Ansgar <ansgar@43-1.org> writes:

> On Tue, 2022-03-08 at 12:29 -0700, Sam Hartman wrote:
>> > > > > 
>> Take a look at https://salsa.debian.org/vorlon/pam/-/merge_requests/3
>> 
>> According to the history of that patch, we have some old consensus to
>> move toward usergroups and a default umask of 0002 (except for root
>> which gets 0022).
>
> On systems that don't use usergroups for all/some users, doesn't this
> change make all files writable by other users by default?  That would
> seem like a very unsecure change on upgrades (or as a default).

AFAIK systems that don't use usergroups are already not running in
standard Debian configuration, since we default to USERGROUPS_ENAB being
'yes' in login.defs (and likewise USERGROUPS 'yes' in adduser.conf).
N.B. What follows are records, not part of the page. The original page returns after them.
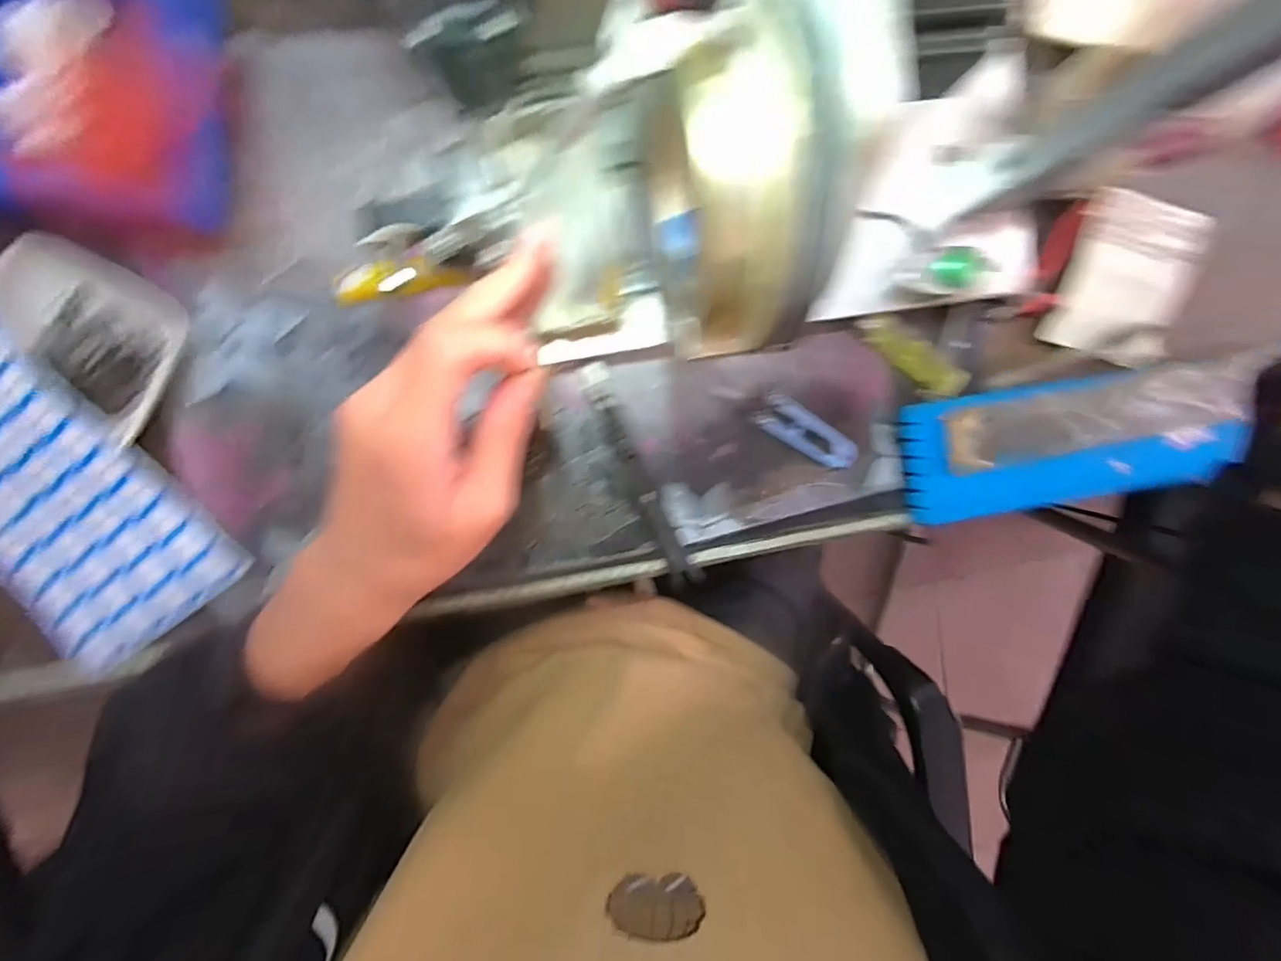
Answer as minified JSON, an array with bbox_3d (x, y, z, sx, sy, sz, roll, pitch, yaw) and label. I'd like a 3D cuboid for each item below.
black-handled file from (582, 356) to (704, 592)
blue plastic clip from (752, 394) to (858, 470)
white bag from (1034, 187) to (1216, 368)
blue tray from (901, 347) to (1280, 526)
[{"bbox_3d":[0.000,-0.001,0.370,0.018,0.009,0.156,-25,98,-2],"label":"black-handled file"},{"bbox_3d":[0.113,-0.031,0.378,0.071,0.006,0.025,31,93,-8],"label":"blue plastic clip"},{"bbox_3d":[0.323,-0.134,0.373,0.075,0.020,0.099,12,95,-7],"label":"white bag"},{"bbox_3d":[0.301,-0.026,0.385,0.239,0.018,0.083,-9,97,-4],"label":"blue tray"}]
If the sysadmin has chosen to change this, then a tighter umask is
appropriate, but that's what they ought to get automatically reading
this from login.defs:

# If USERGROUPS_ENAB is set to "yes", that will modify this UMASK default value
# for private user groups, i. e. the uid is the same as gid, and username is
# the same as the primary group name: for these, the user permissions will be
# used as group permissions, e. g. 022 will become 002.

However, I suspect that something is a bit broken about this anyway,
since I just tested and get a umask of 0022 when logging in via ssh to a
system with USERGROUPS_ENAB 'yes'.

The downside of having this set too tight is that it makes it harder to
do the thing that usergroups is supposed to facilitate:

  Setting up directories that have shared group ownership, with the
  group s-bit set, such that all members of the group can have shared
  access to the directory.

If the umask is too restrictive, then such shared directories give the
appearance of working until someone tries to edit a file created by
someone else, at which point they discover that its owned by the
original user, and read-only for the shared group, which stops them
editing it.

I'd say that working out that this is due to the umask settings is a bit
beyond most users.

I seem to remember trying to work out where to fix this a few years ago,
and discovering that we'd managed to break bits of the way it was meant
to work, such that one ends up with a 0022 umask despite what it says in
login.defs.

Whatever we decide, we should try to make sure that there is a single
place where the local admin can change the default and have it reflected
in all the places that a umask might end up being set, be that in any of
our Desktop environments, on the console, via ssh, and perhaps even as
defaults for things like samba.

We should also ensure that the conditional behaviour that's described in
login.defs really happens, so that people can change away from
usergroups and automatically get a safe umask setting to match.

> (Though I think the current world-readable by default is already quite
> bad. It seems like a unsafe choice on both single-user and multi-user
> systems...)

I agree -- cases such as ~/public_html not working well with such a
umask are things that the user should notice and be easily able to
discover how to fix, if they so wish.

Cheers, Phil.
-- 
|)|  Philip Hands  [+44 (0)20 8530 9560]  HANDS.COM Ltd.